Ce qui est important c’est de faire les choses sans y mettre de l’énergie ou de la force, parce que en vieillissant c’est différent… A vingt ans vous avez un potentiel de force, à quarante ans vous en avez un autre, à soixante-cinq, soixante-dix ans… et est-ce que voulez arrêter de faire de l’aïkido, alors que c’est une alchimie de vie ? Non. J’ai écrit un article dans Seseragi d’octobre 2005 dans lequel je parlais de la pratique en fonction des âges de la vie. A quinze ans on pratique d’une certaine manière, à vingt ans d’une autre, à quarante ans et à soixante ans aussi. Cela revient à ce j’ai dit plus haut : les maîtres ne sont pas maîtres à vingt-ans, à part des hommes exceptionnels… ….
(…)

Ce que je vous ai expliqué tout à l’heure : d’abord, [il faut] ne pas être en opposition. On utilise le mot « aï » : s’unir avec l’autre, mais il faut que je sois uni moi-même au fond de moi. Si j’ai mon ego qui me dit : « Ce mec, il faut que je me le balance ! » c’est fini. J’ai encore dix-mille ans de travail. Il y a des états d’être en même temps qu’il y a des niveaux de technique. Et en fait, les uns vont avec les autres. Si vous prenez quelqu’un qui doit faire une performance, un tireur à l’arc par exemple, s’il est contracté parce qu’il se dit : « Je veux avoir la cible, je veux avoir la cible », il est sûr qu’il va mettre la flèche à côté.
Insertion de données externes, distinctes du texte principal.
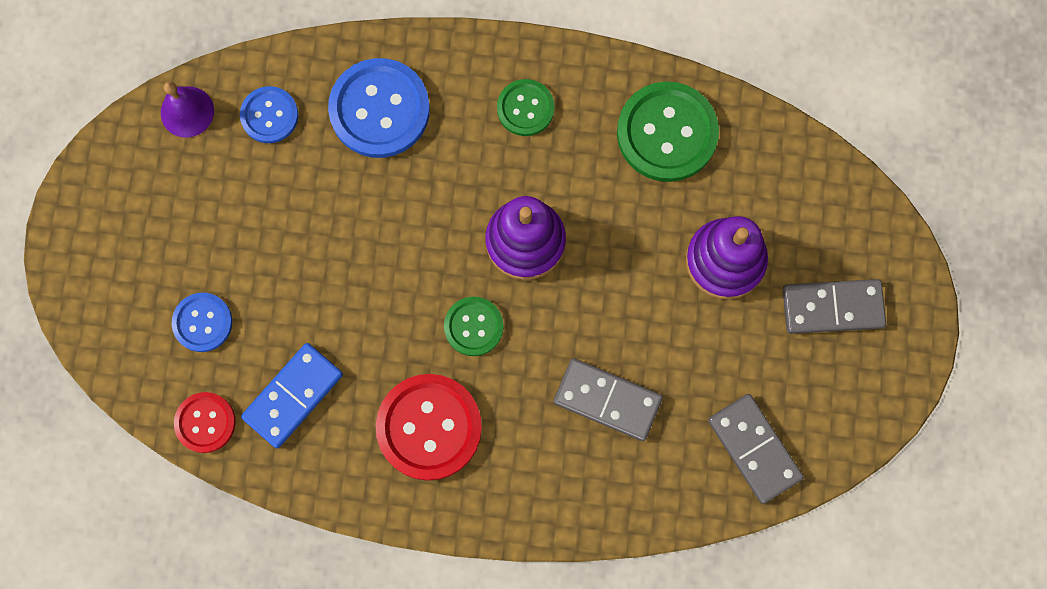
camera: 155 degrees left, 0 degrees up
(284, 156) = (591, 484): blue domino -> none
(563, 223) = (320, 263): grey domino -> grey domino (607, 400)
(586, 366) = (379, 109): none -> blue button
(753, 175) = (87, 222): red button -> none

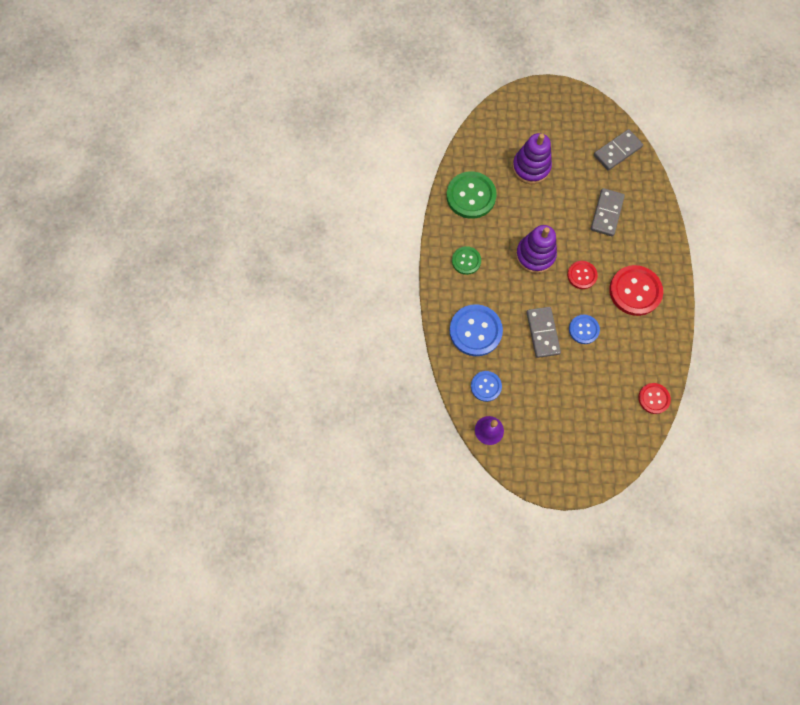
camera: 95 degrees left, 5 degrees down
(202, 322) = (602, 407): blue button -> blue button (583, 329)
(293, 396) = (632, 357): blue domino -> none
(473, 326) = (582, 275): green button -> red button
(832, 307) = (546, 123): grey domino -> grey domino (542, 333)

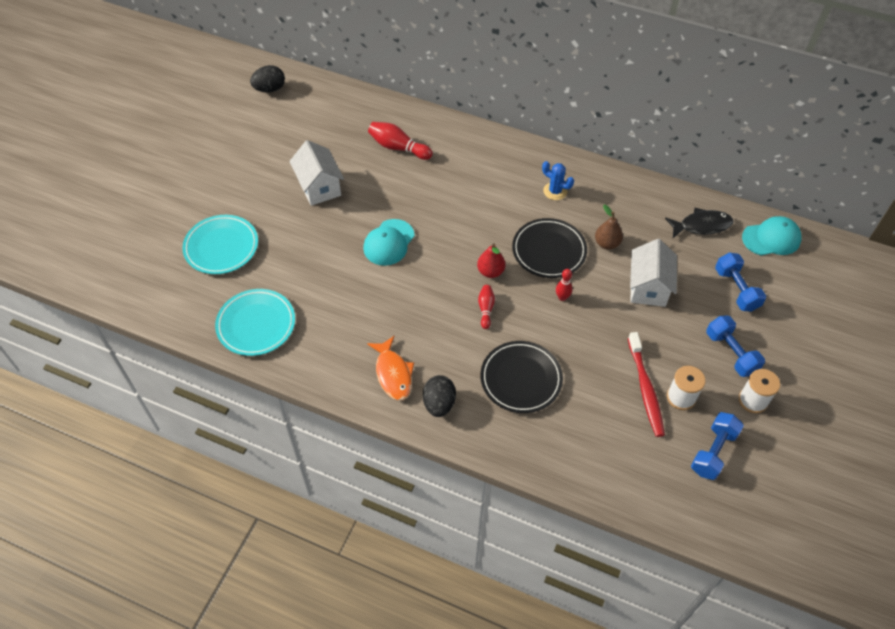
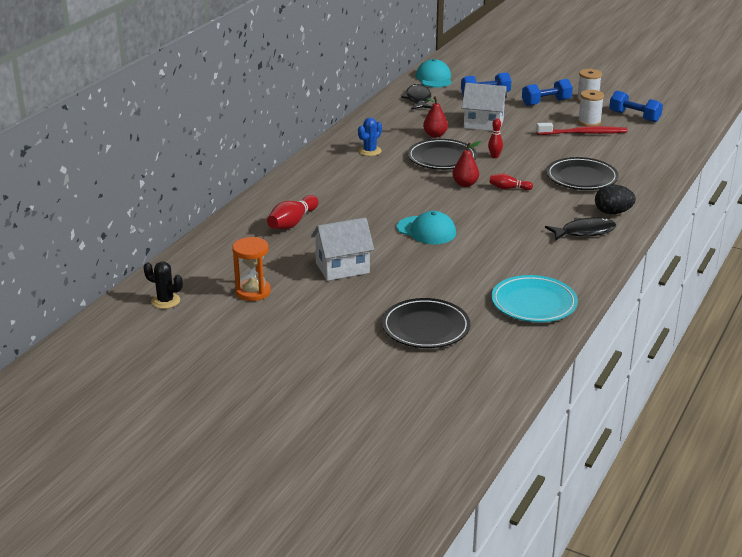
camera: 85 degrees left, 25 degrees down
(221, 247) = (425, 328): turquoise plate -> black plate
(270, 89) = (165, 301): black egg -> black cactus
(281, 135) = (253, 292): none -> orange hourglass
(393, 374) = (584, 232): orange fish -> black fish
(607, 243) = (435, 135): brown pear -> red pear

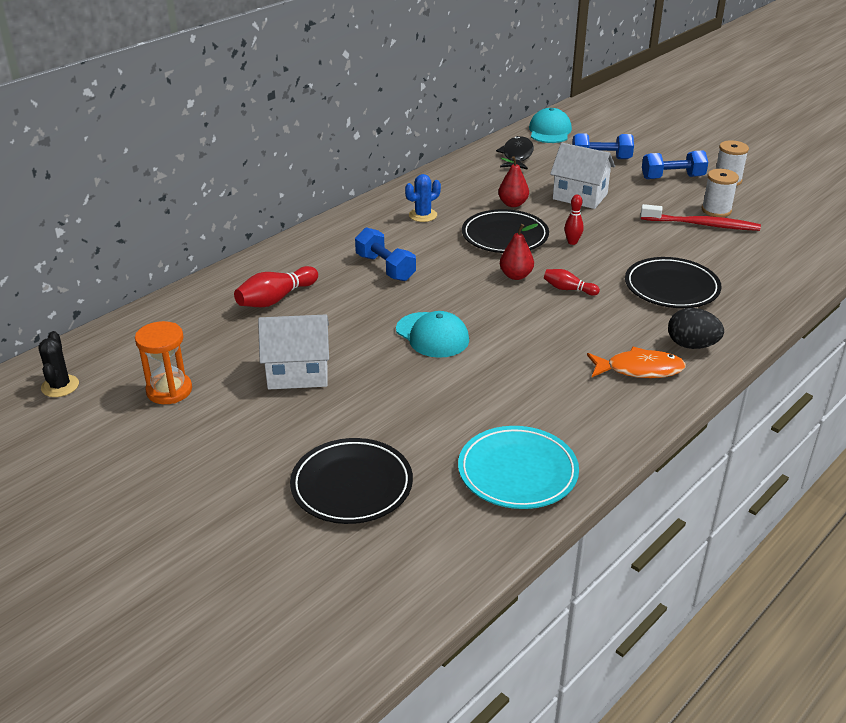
camera: 15 degrees right, 5 degrees up
(165, 301) = (60, 386): black cactus -> black cactus turned 45 degrees clockwise
(584, 232) = (639, 369): black fish -> orange fish
(634, 116) = (779, 210): blue dumbbell -> blue dumbbell (385, 268)

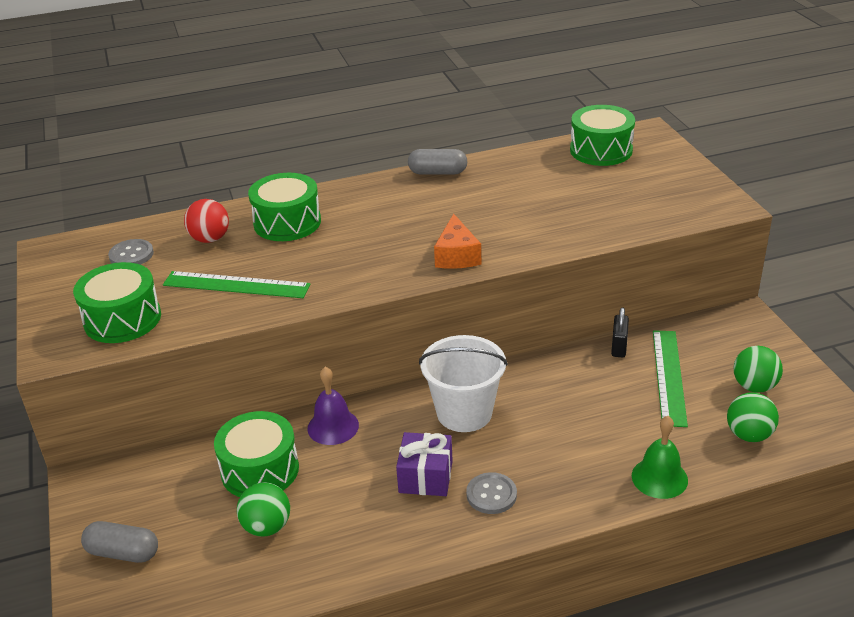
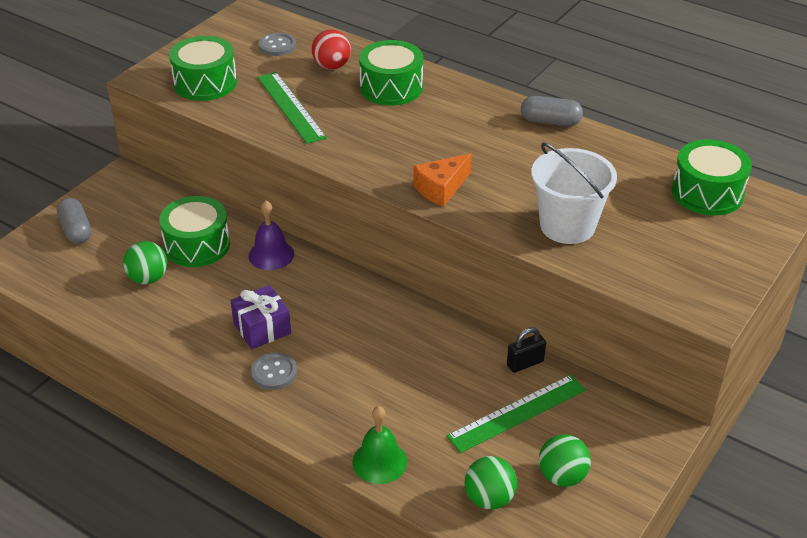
camera: 50 degrees right, 5 degrees up
(437, 172) = (550, 122): grey capsule -> grey capsule turned 45 degrees counterclockwise
(464, 413) = (350, 313): white bucket -> white bucket (567, 226)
S’il est dans la paix, il lâche la flèche dans la cible. C’est ça notre pratique : il faut que notre corps soit disponible. Si je dois mette mon pied ici, il ne doit pas se mettre là. Donc il faut habituer mon pied à aller [où je le veux]. C’est moi le patron, quelque part. Un patron gentil, je ne suis pas tyrannique…

Prenons trois professeurs :
Tamura Sensei, fait une préparation de détente, d’étirements de méridiens, du ba duan jin, etc. Me Chiba, lui il est devenu Zen. Me Tada, lui il fait Ikkukaï, des techniques un peu tantriques. Chacun a quelque chose, un outil. Me Ueshiba suivait le Shinto, mais il n’y a pas de Shinto en France. Il n’y a personne qui nous enseigne le Shinto, qui nous enseigne à méditer sous les chutes d’eau. Donc cette dimension, elle n’existe pas. Donc la seule chose que l’on puisse faire c’est de trouver des arts qui soit proches et accessibles. Donc Tamura Sensei nous montre des exercices chinois de santé, ba duan jin, etc. pour leur effets thérapeutiques, mais aussi pour leur effets qui font travailler l’esprit. Chiba, c’est le Boudhisme Zen, pour lui c’est se mettre en méditation et faire le vide : ça passe, cela ne s’arrête pas. Il faut travailler sur soi, d’une manière ou d’une autre, c’est le secret. L’aïkido c’est un peu comme des marches d’escalier:quand vous travaillez sur vous, votre aïkido augmente, et quand votre aïkido augmente, vous retravaillez sur vous. Comme un escalier, c’est ce qui fait que ça monte.

Cette énergie que vous avez ressentie dans vos mains, vous pouvez l’envoyer à distance.